Tout cela, si peu – mais la fin est toujours déjà dans le commencement soutient le philosophe Hegel, pour dire que Celle qui s'enfuyait est impeccablement maîtrisé et participe de la frénésie furieuse de tout page-turner digne de ce nom. Plus qu’auparavant donc, Philippe Lafitte sait faire montre de son sens du scénario pour, littéralement et littérairement, construire – le mot n’est pas de trop ­ – une intrigue comme ficelée aux petits oignons (nous visons ici une autre catégorie sociale après les adulescents et autres adoleschiants : les quinquagénaires amateurs de bonne chère et des petits plaisirs, dits épicuriens, de la vie).

Ce qui nous a séduit surtout  dans ce thriller attestant combien on peut fusionner littératures blanche et noire, ce n’est pas seulement l’inévitable suspense qui gravite autour de Phyllis, la joggeuse afro-américaine de culture francophone, agoraphobe auteure de polars à succès qui, à presque 60 ans, alterne les pseudonymes pour produire un roman par an tel un métronome éditorial et qui se voit soudain au fin fond de France, du côté de Milau, traquée par un tueur implacable (nous spoilons le moins qu’il est possible), mais la rouerie matinée d’esprit de finesse avec laquelle Laffitte se joue, dans une structure réticulaire à l’envi, du processus de l’écriture romanesque et de la vie éditoriale  – lequel il intercale avec des flash-back dédiés au passé américain de Phyllis dans les tumultueuses seventies de la contestation, sous l’égide des Black Panthers, pour la reconnaissance des droits civiques.
Agrémenté de la bande-son ad hoc, obligeamment fournie par l’auteur qui fait son Chattam à la fin du livre, et dilué tout au long d’icelui, l’ensemble qui décline toutes les formes de la trahison fait mouche et se livre tel du cousu main (serait-ce une pénultième catégorie sociale, n’abusons point).

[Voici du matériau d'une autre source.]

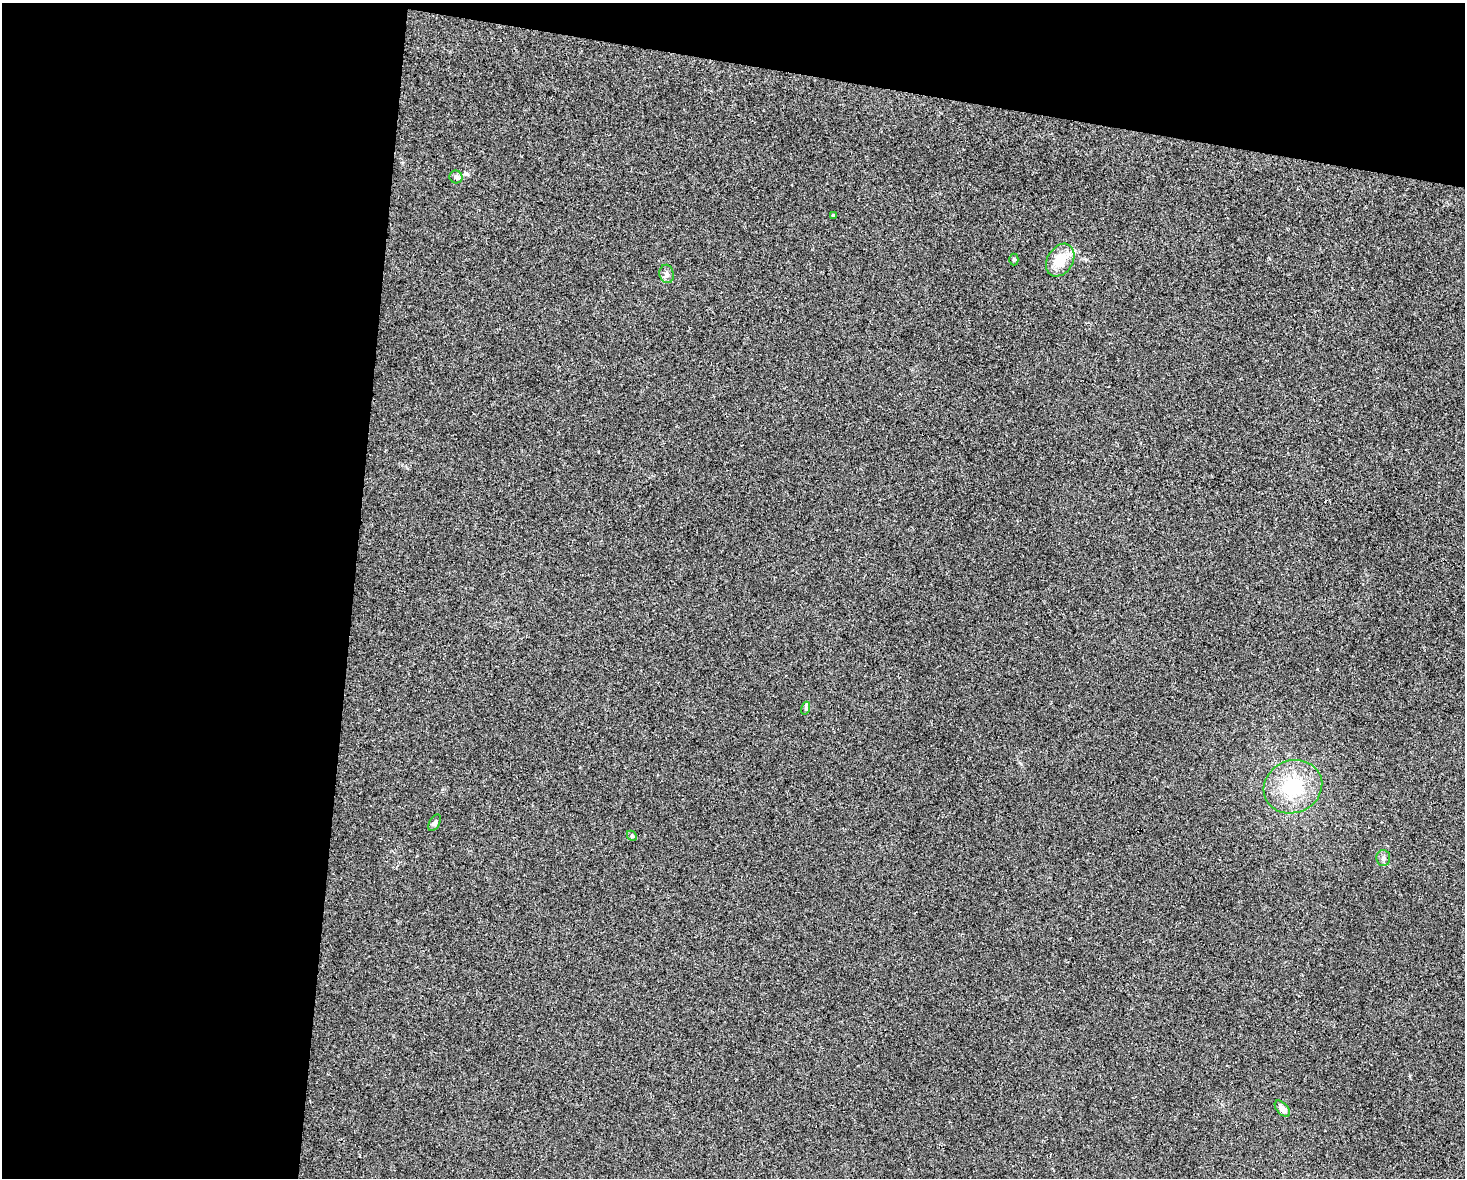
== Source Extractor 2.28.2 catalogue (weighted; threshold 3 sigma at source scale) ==
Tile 1 of 3 x 4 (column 1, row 1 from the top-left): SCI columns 114-1576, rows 3542-4717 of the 4725 x 4717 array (HDU 1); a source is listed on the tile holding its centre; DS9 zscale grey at full resolution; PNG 1467 x 1180 px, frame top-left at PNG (2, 3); each listed source drawn as its Kron ellipse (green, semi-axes under 4 px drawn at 4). Shown black and unused: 30% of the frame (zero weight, under 2 of 3 exposures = <1% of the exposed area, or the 3 px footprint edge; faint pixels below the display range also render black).
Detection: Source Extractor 2.28.2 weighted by HDU 2 'WHT'; one run over the whole footprint, this tile lists its part. Background 0.0324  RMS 0.0057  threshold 0.0256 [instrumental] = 3 sigma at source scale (4.5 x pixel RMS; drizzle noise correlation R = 1.50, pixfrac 1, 0.05/0.05 arcsec/px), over >= 5 px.
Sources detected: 11; all 11 listed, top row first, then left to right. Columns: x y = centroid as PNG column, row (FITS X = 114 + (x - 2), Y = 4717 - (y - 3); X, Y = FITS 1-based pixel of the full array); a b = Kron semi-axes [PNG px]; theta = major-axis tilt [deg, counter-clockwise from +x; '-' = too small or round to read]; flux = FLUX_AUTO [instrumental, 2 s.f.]
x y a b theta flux
456 177 6 6 - 1.3
833 215 3 3 - 1.4
1014 260 6 4 -89 0.77
1060 260 17 12 58 14
667 274 9 7 -80 2
806 708 7 4 72 0.93
1293 787 30 26 23 30
435 823 9 5 63 1.4
632 836 5 4 - 0.81
1383 858 8 7 - 1.8
1282 1109 10 5 -49 3.4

Laffite fait ainsi de la tension sociale son objet, son maître-mot. Et nous régale.

Un hymne à la littérature-refuge. Un roman sur la vendetta,  sur l’art  – sinon l’éloge – de la fuite, le poids du passé, le danger de l’activisme anti-système qui passe comme une lettre à la poste (non, n’y pensez même pas) et se parcourt d’un trait.
Et quel trait !

frederic grolleau

Philippe Lafitte, Celle qui s'enfuyait, Éditions Grasset, mars 2018, 213 p. -18,00 €.